── Excerto selecionado

A sub-região de Monção e Melgaço sempre foi sinónimo de excelência quando se fala em Alvarinho. Hoje, porém, o seu futuro depende da capacidade de atrair e valorizar novas gerações de viticultores e enólogos que assegurem a continuidade e a renovação deste património.

Nos últimos anos, tem-se assistido a uma mudança geracional no setor do Vinho Verde, ainda que lenta. A análise da idade média dos produtores (CVRVV) revela um cenário desafiante: a maior parte dos produtores tem mais de 50 anos, e os jovens que decidem apostar no setor ainda são poucos. Esse dado realça a importância de criar condições para que a profissão seja viável, desde logo garantindo um preço justo e estável para a uva e por tanto para o vinho, que permita a sustentabilidade a longo prazo.

────

_Resultado esperado_: Prossiga o texto sobre a renovação geracional na produção de Alvarinho em Monção e Melgaço, começando logo após a última frase apresentada.

── Dados fornecidos

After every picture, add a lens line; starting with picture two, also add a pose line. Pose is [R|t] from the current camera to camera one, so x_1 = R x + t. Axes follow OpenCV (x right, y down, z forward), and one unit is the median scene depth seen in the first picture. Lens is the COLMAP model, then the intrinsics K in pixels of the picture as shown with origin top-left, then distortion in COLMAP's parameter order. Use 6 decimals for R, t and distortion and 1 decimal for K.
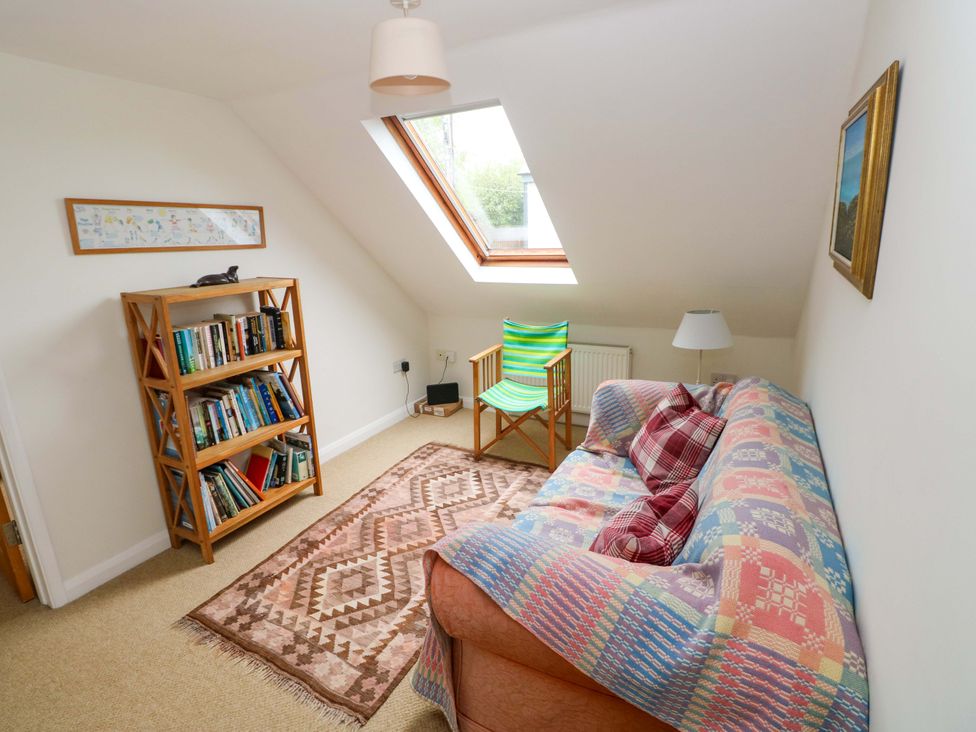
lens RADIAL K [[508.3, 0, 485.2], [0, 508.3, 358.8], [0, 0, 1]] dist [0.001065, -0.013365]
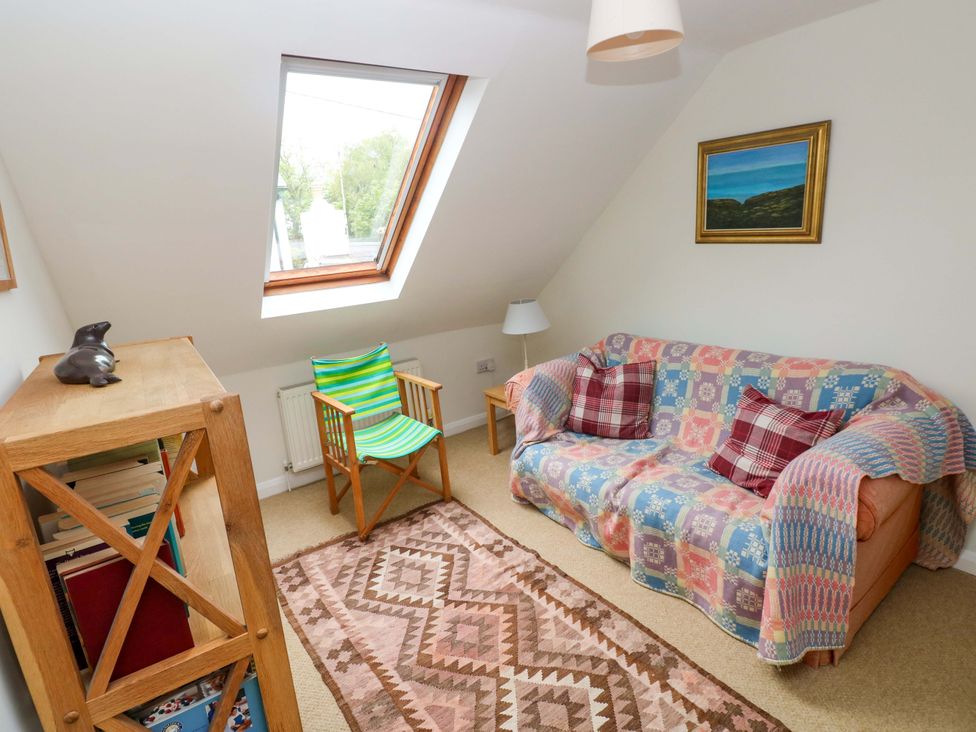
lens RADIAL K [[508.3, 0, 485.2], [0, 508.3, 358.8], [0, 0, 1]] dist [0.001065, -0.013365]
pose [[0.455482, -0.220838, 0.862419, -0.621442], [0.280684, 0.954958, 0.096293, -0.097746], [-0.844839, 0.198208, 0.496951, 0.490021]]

────
── Dados fornecidos

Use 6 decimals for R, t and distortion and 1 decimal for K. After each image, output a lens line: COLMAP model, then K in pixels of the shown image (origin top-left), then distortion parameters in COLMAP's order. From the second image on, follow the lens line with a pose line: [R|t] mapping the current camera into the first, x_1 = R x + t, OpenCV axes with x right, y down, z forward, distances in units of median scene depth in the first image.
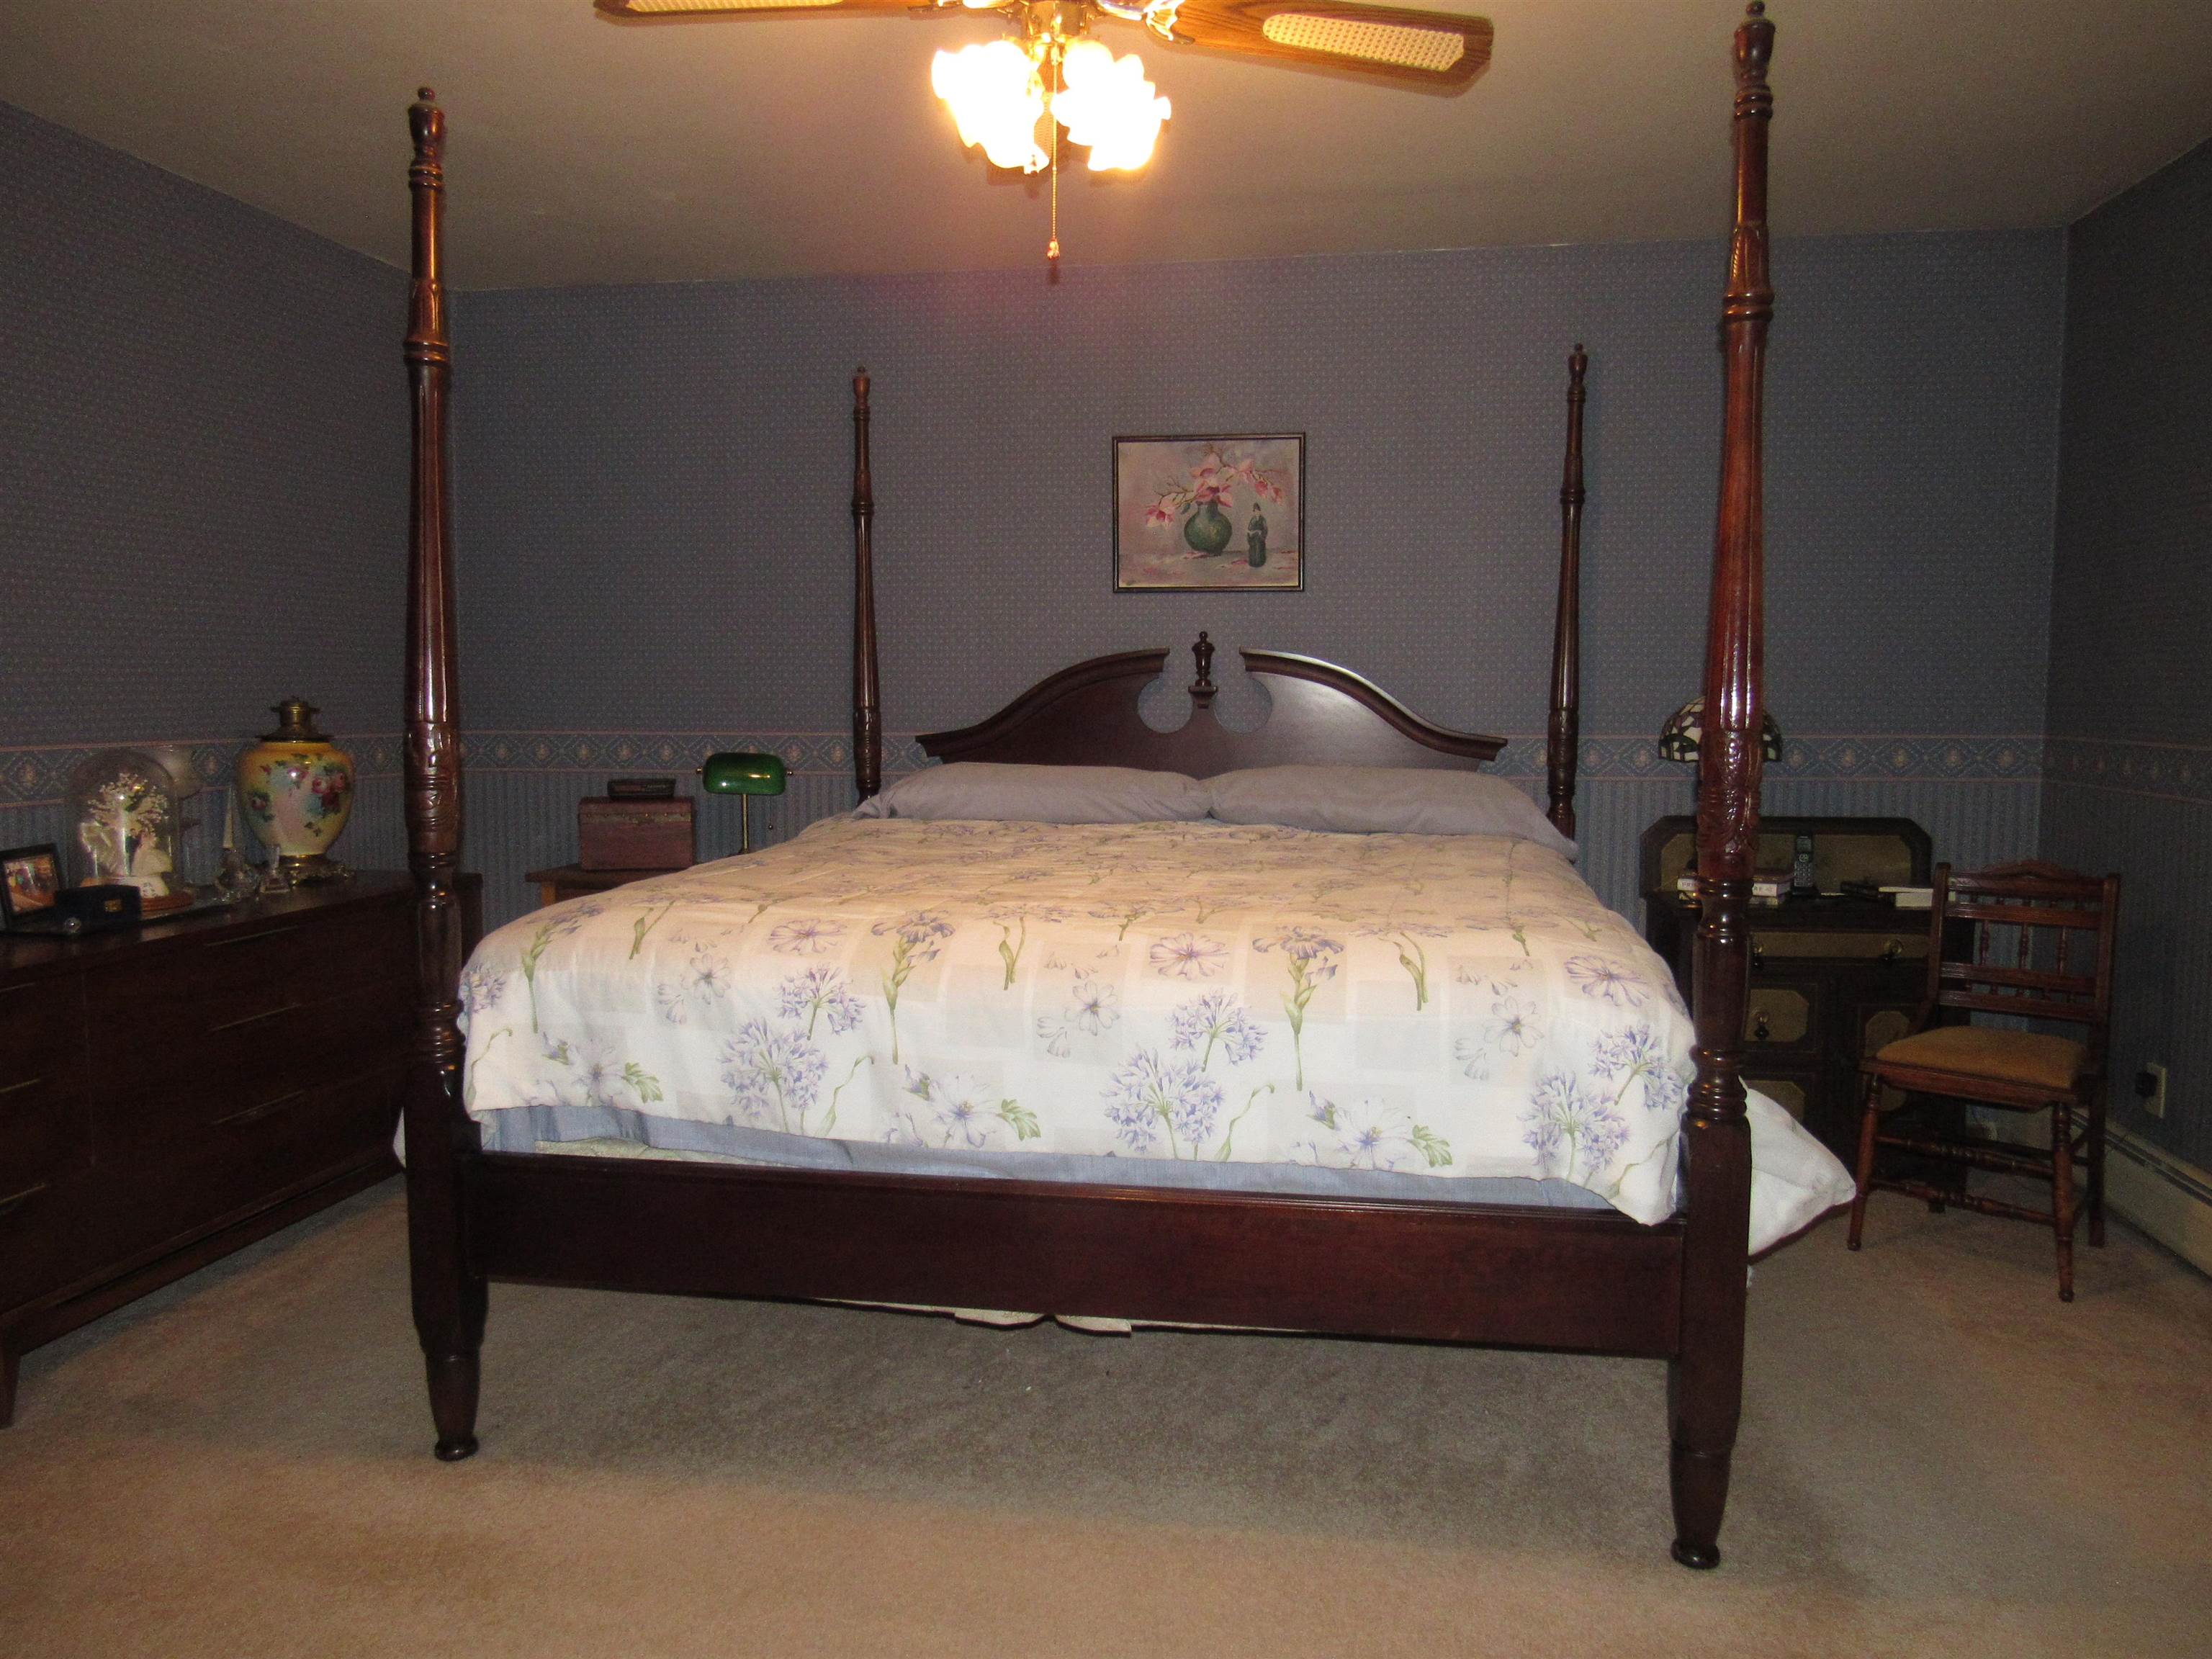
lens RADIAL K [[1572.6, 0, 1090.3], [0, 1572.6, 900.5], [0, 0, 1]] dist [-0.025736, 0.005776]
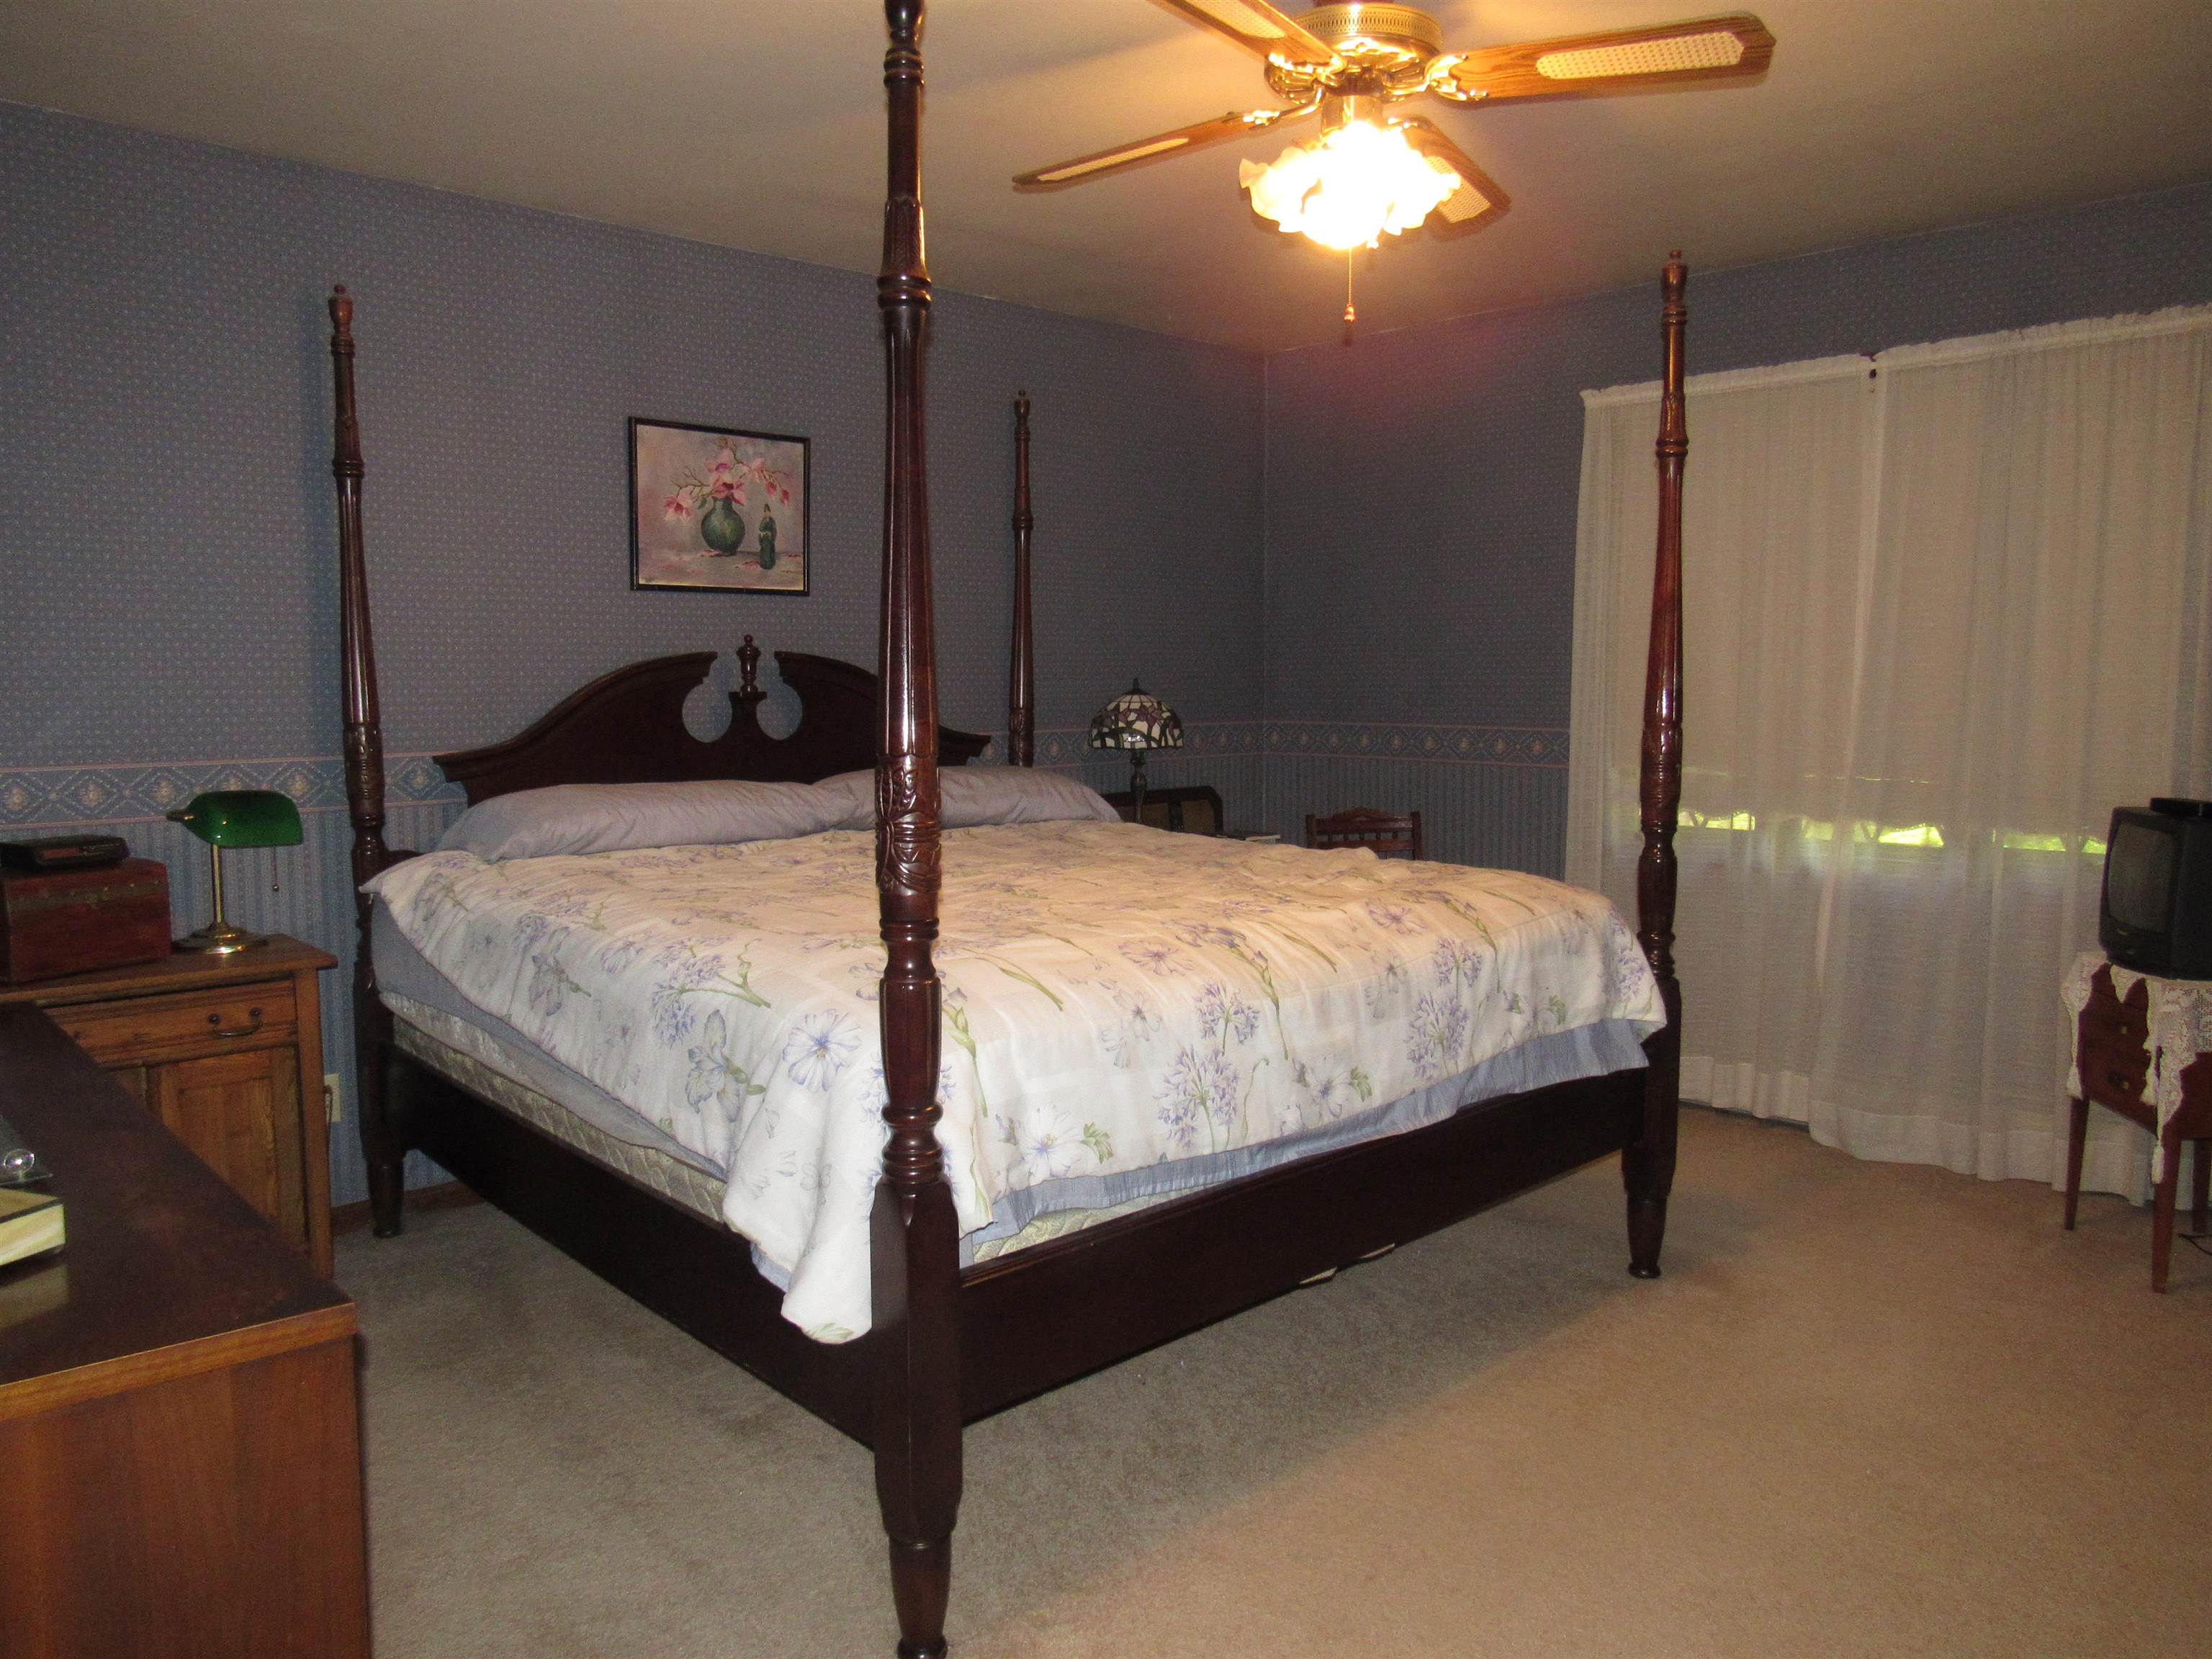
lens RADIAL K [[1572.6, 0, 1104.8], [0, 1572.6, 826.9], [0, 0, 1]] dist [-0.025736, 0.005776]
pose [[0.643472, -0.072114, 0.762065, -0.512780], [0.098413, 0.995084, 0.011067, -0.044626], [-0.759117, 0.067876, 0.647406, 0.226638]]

────

_Espaço de resposta_:
Novos enólogos, novos caminhos para o Alvarinho

Manuel Cerdeira, de 23 anos, seguindo os passos do pai e representando uma nova geração de enólogos, licenciou-se em Viticultura e Enologia em 2024, no Plumpton College, no Reino Unido. Durante a sua formação, desenvolveu uma visão internacional do setor, reforçada por experiências em regiões como o Alentejo, o Chile e, já nos próprios Vinhos Verdes, em Melgaço.

Hoje, Manuel traz para a VINEVINU, o projeto que fundou na vindima 2024 em conjunto com o seu pai, Luís Cerdeira, uma leitura fresca e contemporânea, que se cruza com o legado familiar. Na prática enológica, essa visão traduz-se em métodos que procuram reinventar a expressão do Alvarinho. Um dos mais emblemáticos é o conceito de “VINEVINU As Voltas”, em que, durante a fermentação, o mosto é movimentado várias vezes entre depósitos de inox e madeira. O resultado é um vinho mais complexo e estruturado, que mantém a frescura, mas ganha novas camadas de interpretação. Este método é uma das estratégias que a VINEVINU aplica para explorar a versatilidade do Alvarinho, tanto nas vinhas do mar como nas da montanha, na Região dos Vinhos Verdes.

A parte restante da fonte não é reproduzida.